La herencia genética es un factor importante en el desarrollo de trastornos de ansiedad,

La ansiedad es uno de los trastornos mentales más frecuentes y debilitantes que afecta a miles de millones de personas alrededor del mundo; sin embargo, no quedan totalmente claros los mecanismos que subyacen a esta.

Al respecto, un grupo de investigadores ha descubierto recientemente una vía central hereditaria que aumenta el riesgo de ansiedad; si bien en esta investigación se trabajó con monos, en caso de existir la posibilidad de extrapolar los resultados a humanos, pudiesen desarrollarse mejores estrategias para solucionar el problema.

A partir de estudios previos, se sabe que la ansiedad puede ser desencadenada tanto por factores del entorno, como por determinantes genéticos; no obstante, al hablar de las bases hereditarias de la ansiedad, es notable que aún se desconocen los mecanismos a partir de los cuales este trastorno se trasmite de una generación a otra.

Sobre esto, gracias a una investigación liderada por el Psiquiatra Ned Kalin, en conjunto con un equipo de colegas, se tienen pistas respecto al desarrollo de la ansiedad, sus implicaciones a nivel cerebral y los mecanismos a partir de los cuales se transmite desde los padres hasta los hijos.

Durante el experimento se examinó el cerebro de cientos de monos Rhesus preadolescentes, diferenciando sus niveles de activación en función de determinados niveles de ansiedad, a partir de imágenes de resonancia magnética funcional.

En líneas generales, centraron una mayor cantidad de atención en niveles de ansiedad extremos, teniendo en cuenta que esto representa un factor de riesgo para trastornos ansiosos y depresivos durante la infancia.

De esta manera, los investigadores descubrieron circuitos neuronales que conectan dos regiones de la amígdala cerebral; esta estructura es el centro del miedo en el cerebro, lo que se relaciona con la ansiedad.

En particular, se encontró que las conexiones neuronales se extienden desde el núcleo central de la amígdala hasta el núcleo del lecho de la estría terminal, también en la amígdala; adicionalmente, los científicos observaron que estos circuitos neuronales se heredaban de padres a hijos.

Teniendo esto en cuenta, se tienen evidencias de que los genes que se relacionan a los circuitos neuronales en la amígdala cerebral, también están asociados al desarrollo de niveles extremos de ansiedad.

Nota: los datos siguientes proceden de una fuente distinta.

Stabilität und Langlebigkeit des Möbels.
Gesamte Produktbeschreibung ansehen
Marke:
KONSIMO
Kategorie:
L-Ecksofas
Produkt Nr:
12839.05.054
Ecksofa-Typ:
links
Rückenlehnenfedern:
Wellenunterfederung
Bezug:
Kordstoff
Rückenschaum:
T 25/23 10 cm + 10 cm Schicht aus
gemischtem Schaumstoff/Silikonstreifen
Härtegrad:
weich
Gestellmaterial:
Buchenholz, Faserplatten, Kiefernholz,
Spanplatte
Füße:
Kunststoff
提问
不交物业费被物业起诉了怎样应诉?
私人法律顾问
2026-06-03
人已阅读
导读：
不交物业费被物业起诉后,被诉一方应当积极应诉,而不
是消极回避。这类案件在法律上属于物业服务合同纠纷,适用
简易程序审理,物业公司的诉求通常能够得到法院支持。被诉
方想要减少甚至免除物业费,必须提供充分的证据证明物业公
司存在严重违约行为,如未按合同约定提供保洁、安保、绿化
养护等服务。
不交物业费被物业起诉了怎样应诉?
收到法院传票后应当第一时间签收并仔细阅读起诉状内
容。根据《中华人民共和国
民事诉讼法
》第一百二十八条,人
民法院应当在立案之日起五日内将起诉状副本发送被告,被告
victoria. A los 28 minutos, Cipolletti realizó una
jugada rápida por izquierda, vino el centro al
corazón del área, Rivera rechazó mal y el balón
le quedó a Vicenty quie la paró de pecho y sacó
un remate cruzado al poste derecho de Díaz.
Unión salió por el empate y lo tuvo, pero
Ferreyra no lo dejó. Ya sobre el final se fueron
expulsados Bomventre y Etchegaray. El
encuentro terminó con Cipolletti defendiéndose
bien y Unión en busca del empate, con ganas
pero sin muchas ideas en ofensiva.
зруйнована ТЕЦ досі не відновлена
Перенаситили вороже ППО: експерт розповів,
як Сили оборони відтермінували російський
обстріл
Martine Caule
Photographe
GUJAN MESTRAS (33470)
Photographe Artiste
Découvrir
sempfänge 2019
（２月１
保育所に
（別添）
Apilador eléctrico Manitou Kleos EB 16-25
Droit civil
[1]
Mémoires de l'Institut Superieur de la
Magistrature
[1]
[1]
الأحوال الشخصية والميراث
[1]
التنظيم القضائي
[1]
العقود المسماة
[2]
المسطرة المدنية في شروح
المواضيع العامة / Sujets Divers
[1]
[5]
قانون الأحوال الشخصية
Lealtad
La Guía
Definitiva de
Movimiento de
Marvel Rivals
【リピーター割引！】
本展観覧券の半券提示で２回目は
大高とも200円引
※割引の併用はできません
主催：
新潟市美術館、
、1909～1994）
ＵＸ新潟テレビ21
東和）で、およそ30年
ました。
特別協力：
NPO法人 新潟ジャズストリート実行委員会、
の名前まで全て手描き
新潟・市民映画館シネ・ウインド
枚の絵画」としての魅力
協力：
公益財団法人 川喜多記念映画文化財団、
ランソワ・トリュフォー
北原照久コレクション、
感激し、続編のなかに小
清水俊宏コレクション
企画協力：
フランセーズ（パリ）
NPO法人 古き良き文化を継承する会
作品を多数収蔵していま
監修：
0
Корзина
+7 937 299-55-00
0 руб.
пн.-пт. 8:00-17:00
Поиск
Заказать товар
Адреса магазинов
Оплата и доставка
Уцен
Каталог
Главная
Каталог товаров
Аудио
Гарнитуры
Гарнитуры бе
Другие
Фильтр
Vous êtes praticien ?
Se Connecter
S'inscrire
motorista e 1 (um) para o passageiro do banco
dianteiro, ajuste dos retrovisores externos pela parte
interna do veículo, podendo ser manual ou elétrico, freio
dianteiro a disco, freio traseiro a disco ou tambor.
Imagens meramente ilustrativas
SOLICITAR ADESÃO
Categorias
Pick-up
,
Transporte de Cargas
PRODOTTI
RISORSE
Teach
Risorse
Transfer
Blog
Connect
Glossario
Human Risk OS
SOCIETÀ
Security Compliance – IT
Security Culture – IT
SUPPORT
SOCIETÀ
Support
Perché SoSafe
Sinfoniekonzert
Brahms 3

No obstante, esto no implica que estas conexiones sean totalmente responsables del trastorno, pues para que se desarrolle la ansiedad, es necesaria una combinación de factores, tanto hereditarios como ambientales.

Más allá de todo esto, el estudio da pistas respecto a cuáles deben ser los mecanismos que deben estudiarse en futuro para comprender el riesgo que sufren los niños respecto a desarrollar algún trastorno de ansiedad.

A modo de síntesis, gracias a la investigación, se sabe que existen unos circuitos neuronales adicionales entre ciertos núcleos de la amígdala cerebral, los cuales están relacionados a niveles extremos de ansiedad y se heredan genéticamente.

Por tanto, recomiendan a futuro, nuevas investigaciones que permitan corroborar si estos resultados encontrados en primates pueden extrapolarse al ser humano, a fin de desarrollar una visión más profunda sobre la ansiedad.

En conclusión, de acuerdo a los expertos, la ansiedad y el estrés infantil son unos de los mayores factores de riesgo para el desarrollo de trastornos mentales en el futuro, por lo que, es importante desarrollar conocimientos sobre la fisiopatología de la ansiedad para el diseño posterior de nuevos enfoques de tratamiento más efectivos.